**What to do:** Reproduce the listing exactly and skip over any pictures.

**Recorded data:**
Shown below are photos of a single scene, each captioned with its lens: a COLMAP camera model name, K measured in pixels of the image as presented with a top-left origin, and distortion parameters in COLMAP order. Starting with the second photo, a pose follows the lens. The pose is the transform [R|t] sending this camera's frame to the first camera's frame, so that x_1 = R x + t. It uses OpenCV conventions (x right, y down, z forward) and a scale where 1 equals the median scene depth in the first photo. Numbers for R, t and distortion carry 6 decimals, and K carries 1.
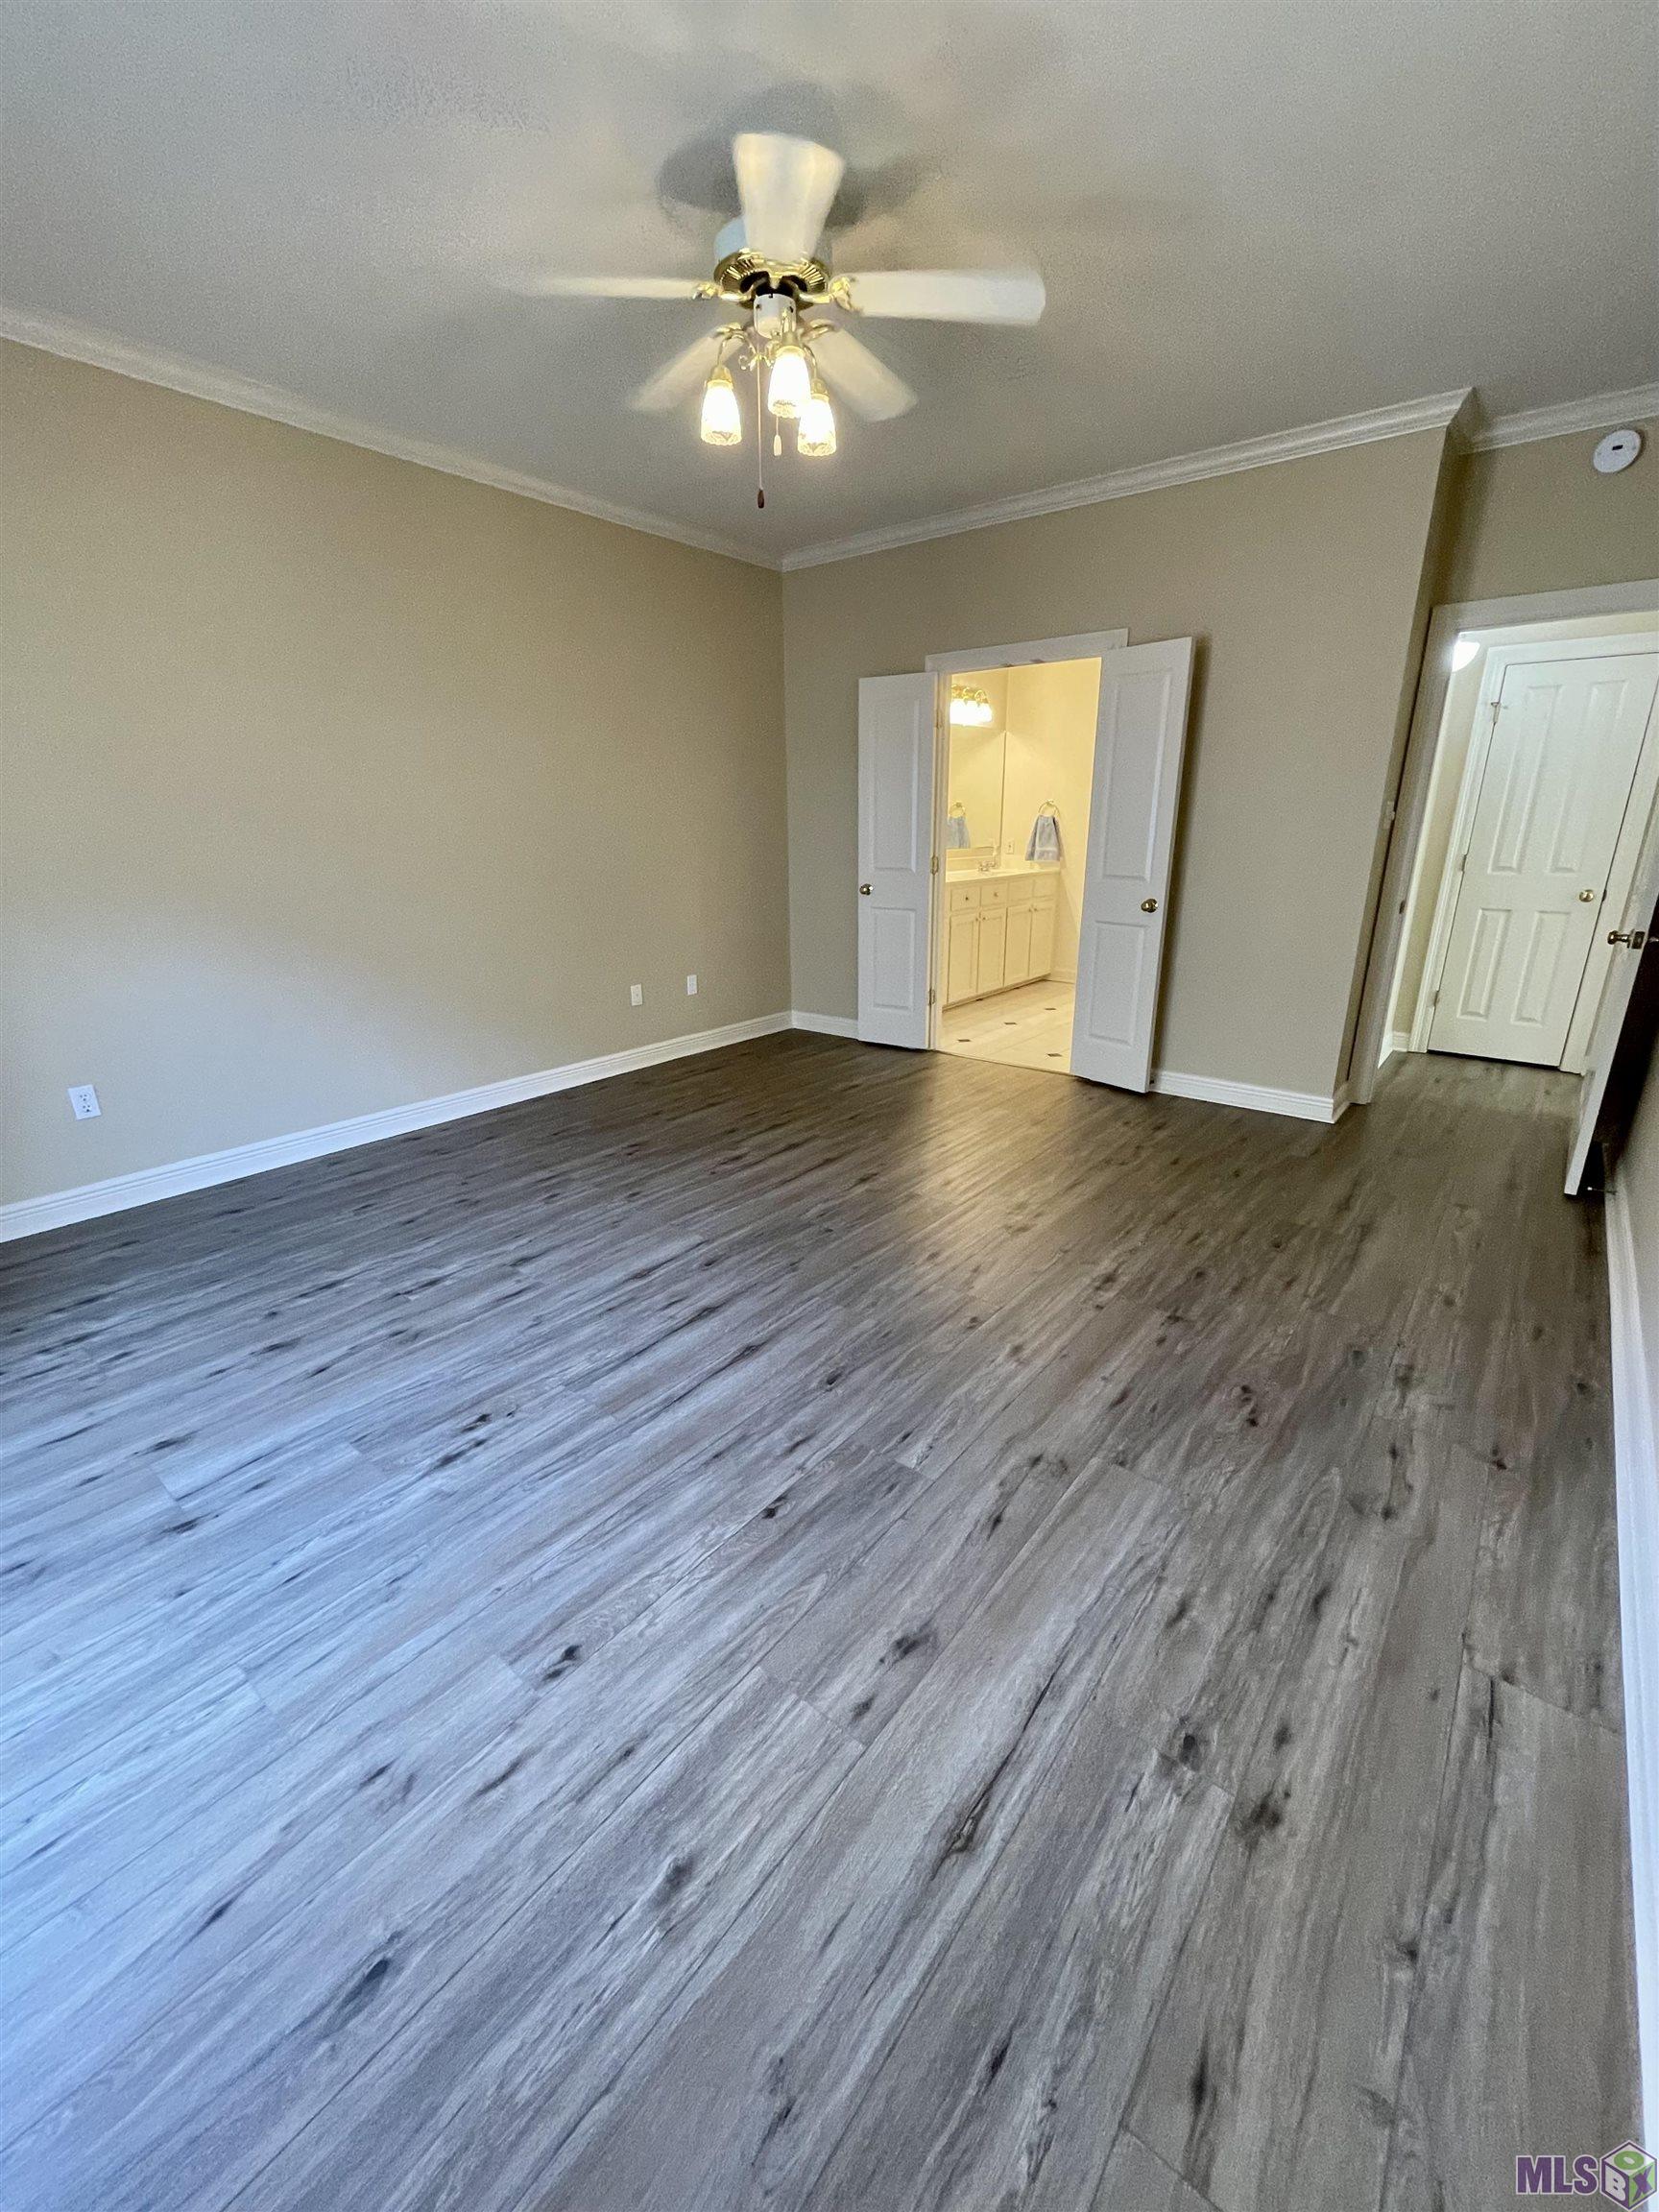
lens RADIAL K [[896.6, 0, 833.9], [0, 896.6, 1108.4], [0, 0, 1]] dist [-0.002126, 0.000080]
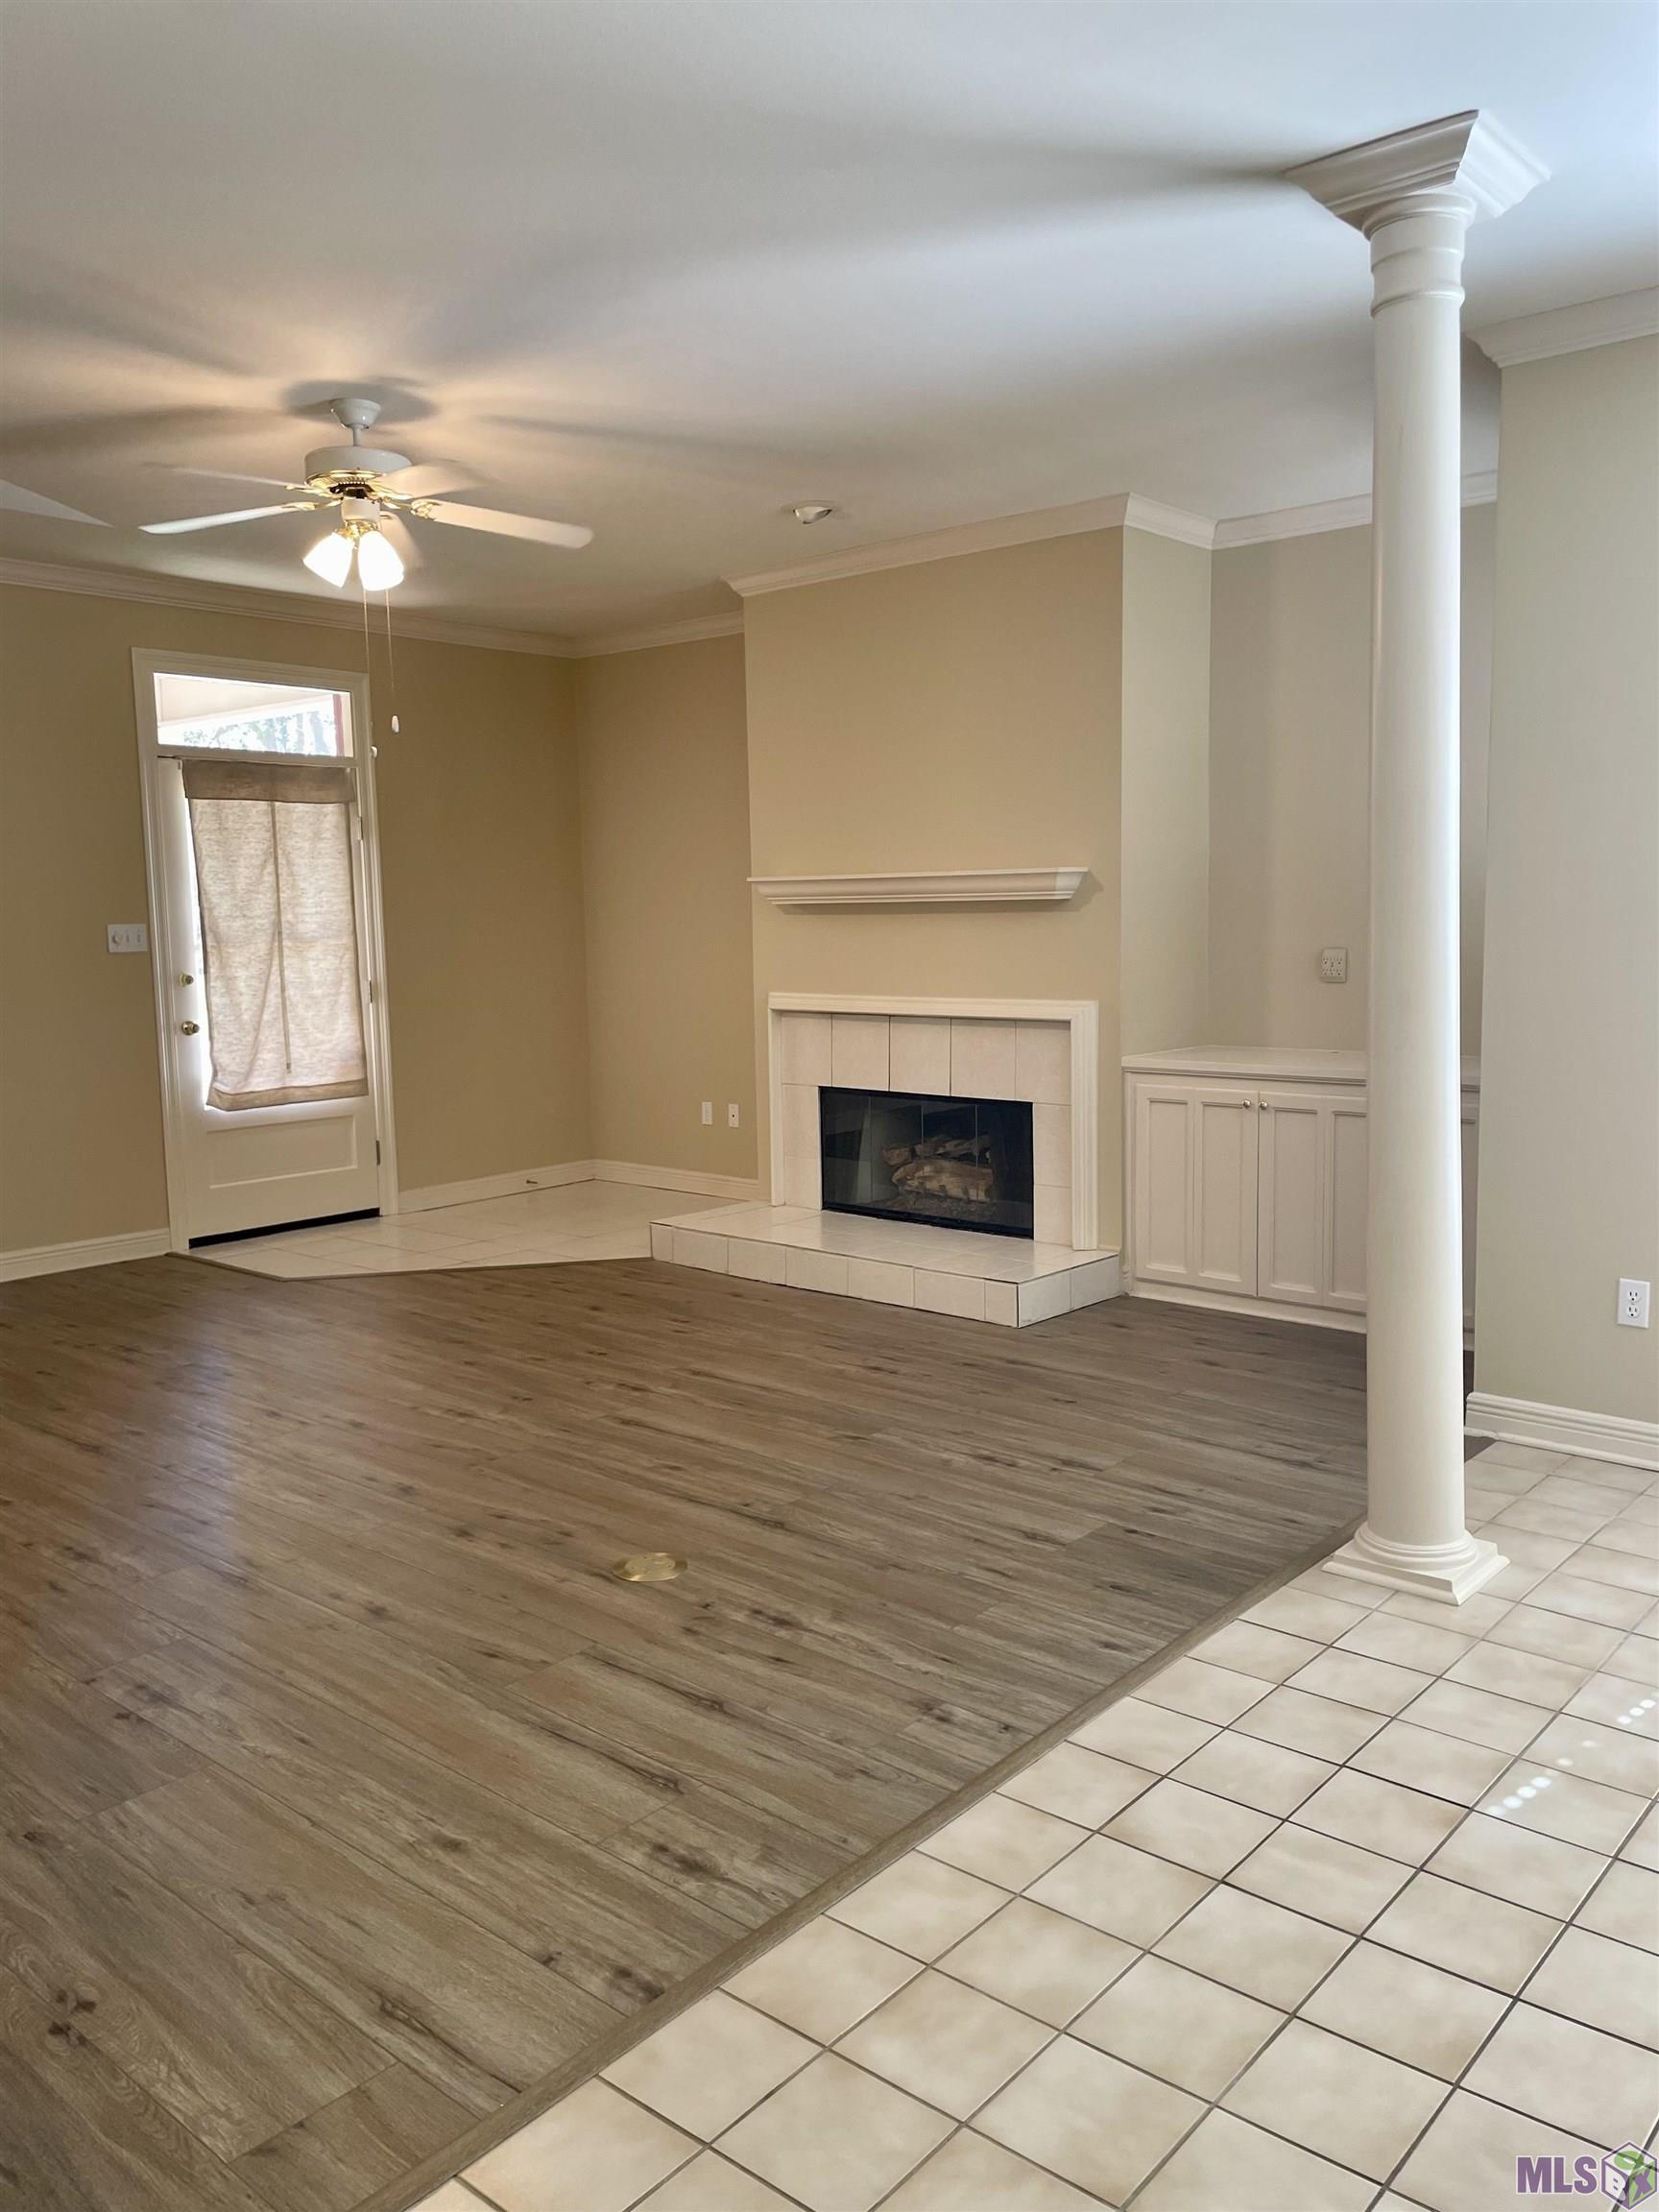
lens RADIAL K [[1661.0, 0, 829.5], [0, 1661.0, 1106.0], [0, 0, 1]] dist [0.007415, -0.001622]
pose [[-0.044659, 0.121133, -0.991631, 1.683789], [-0.294007, 0.947067, 0.128931, -0.408056], [0.954759, 0.297305, -0.006681, 1.150552]]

**Solved exercise:**
Shown below are photos of a single scene, each captioned with its lens: a COLMAP camera model name, K measured in pixels of the image as presented with a top-left origin, and distortion parameters in COLMAP order. Starting with the second photo, a pose follows the lens. The pose is the transform [R|t] sending this camera's frame to the first camera's frame, so that x_1 = R x + t. It uses OpenCV conventions (x right, y down, z forward) and a scale where 1 equals the median scene depth in the first photo. Numbers for R, t and distortion carry 6 decimals, and K carries 1.
lens RADIAL K [[896.6, 0, 833.9], [0, 896.6, 1108.4], [0, 0, 1]] dist [-0.002126, 0.000080]
lens RADIAL K [[1661.0, 0, 829.5], [0, 1661.0, 1106.0], [0, 0, 1]] dist [0.007415, -0.001622]
pose [[-0.044659, 0.121133, -0.991631, 1.683789], [-0.294007, 0.947067, 0.128931, -0.408056], [0.954759, 0.297305, -0.006681, 1.150552]]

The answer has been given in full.